Three generations of women from one immigrant family trying to reconcile the home they left behind with the life they're building in America.
How many lives can one person lead in a single lifetime? When Hero de Vera arrives in America, disowned by her parents in the Philippines, she's already on her third. Her uncle, Pol, who has offered her a fresh start and a place to stay in the Bay Area, knows not to ask about her past. And his younger wife, Paz, has learned enough about the might and secrecy of the De Vera family to keep her head down. Only their daughter Roni asks Hero why her hands seem to constantly ache.

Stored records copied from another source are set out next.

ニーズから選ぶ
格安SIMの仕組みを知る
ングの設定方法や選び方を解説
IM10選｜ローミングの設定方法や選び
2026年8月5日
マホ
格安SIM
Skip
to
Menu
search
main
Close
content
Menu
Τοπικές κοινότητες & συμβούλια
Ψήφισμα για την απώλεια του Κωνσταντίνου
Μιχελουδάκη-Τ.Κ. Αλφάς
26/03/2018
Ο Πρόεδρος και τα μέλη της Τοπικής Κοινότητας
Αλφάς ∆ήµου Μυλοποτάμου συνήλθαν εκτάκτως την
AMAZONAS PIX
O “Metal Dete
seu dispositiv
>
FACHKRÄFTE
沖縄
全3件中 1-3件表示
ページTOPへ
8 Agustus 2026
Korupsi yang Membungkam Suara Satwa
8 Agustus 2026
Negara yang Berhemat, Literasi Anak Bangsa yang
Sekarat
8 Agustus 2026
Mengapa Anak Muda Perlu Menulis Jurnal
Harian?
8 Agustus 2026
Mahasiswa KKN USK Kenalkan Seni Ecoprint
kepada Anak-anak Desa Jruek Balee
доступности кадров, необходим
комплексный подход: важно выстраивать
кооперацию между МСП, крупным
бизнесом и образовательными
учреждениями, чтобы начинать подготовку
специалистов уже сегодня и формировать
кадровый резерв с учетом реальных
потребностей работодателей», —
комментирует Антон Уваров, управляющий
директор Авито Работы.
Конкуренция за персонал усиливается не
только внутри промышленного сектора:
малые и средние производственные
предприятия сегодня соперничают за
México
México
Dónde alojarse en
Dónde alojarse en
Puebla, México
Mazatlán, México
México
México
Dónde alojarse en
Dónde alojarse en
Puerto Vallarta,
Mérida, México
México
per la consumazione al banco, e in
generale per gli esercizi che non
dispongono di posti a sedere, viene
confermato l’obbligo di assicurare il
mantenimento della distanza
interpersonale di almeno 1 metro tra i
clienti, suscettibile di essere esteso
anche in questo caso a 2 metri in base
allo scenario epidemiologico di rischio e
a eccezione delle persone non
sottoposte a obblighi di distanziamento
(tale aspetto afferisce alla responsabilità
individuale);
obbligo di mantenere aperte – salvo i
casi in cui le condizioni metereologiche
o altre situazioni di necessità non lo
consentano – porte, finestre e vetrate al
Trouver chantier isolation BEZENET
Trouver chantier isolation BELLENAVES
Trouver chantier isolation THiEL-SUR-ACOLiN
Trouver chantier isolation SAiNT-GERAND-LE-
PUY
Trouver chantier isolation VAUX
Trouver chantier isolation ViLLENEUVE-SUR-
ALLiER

Illuminating the violent political history of the Philippines in the 1980s and 1990s and the insular immigrant communities that spring up in the suburban United States with an uncanny ear for the unspoken intimacies and pain that get buried by the duties of everyday life and family ritual, Castillo delivers a powerful, increasingly relevant novel about the promise of the American dream and the unshakable power of the past. In a voice as immediate and startling as those of Junot Diaz and NoViolet Bulawayo, America Is Not the Heart is a sprawling, soulful telenovela of a debut novel. With exuberance, muscularity, and tenderness, here is a family saga; an origin story; a romance; a narrative of two nations and the people who leave home to grasp at another, sometimes turning back.
My two-bits:
Loved the bits of Filipino history intermingled with the Filipino American and immigrant experiences.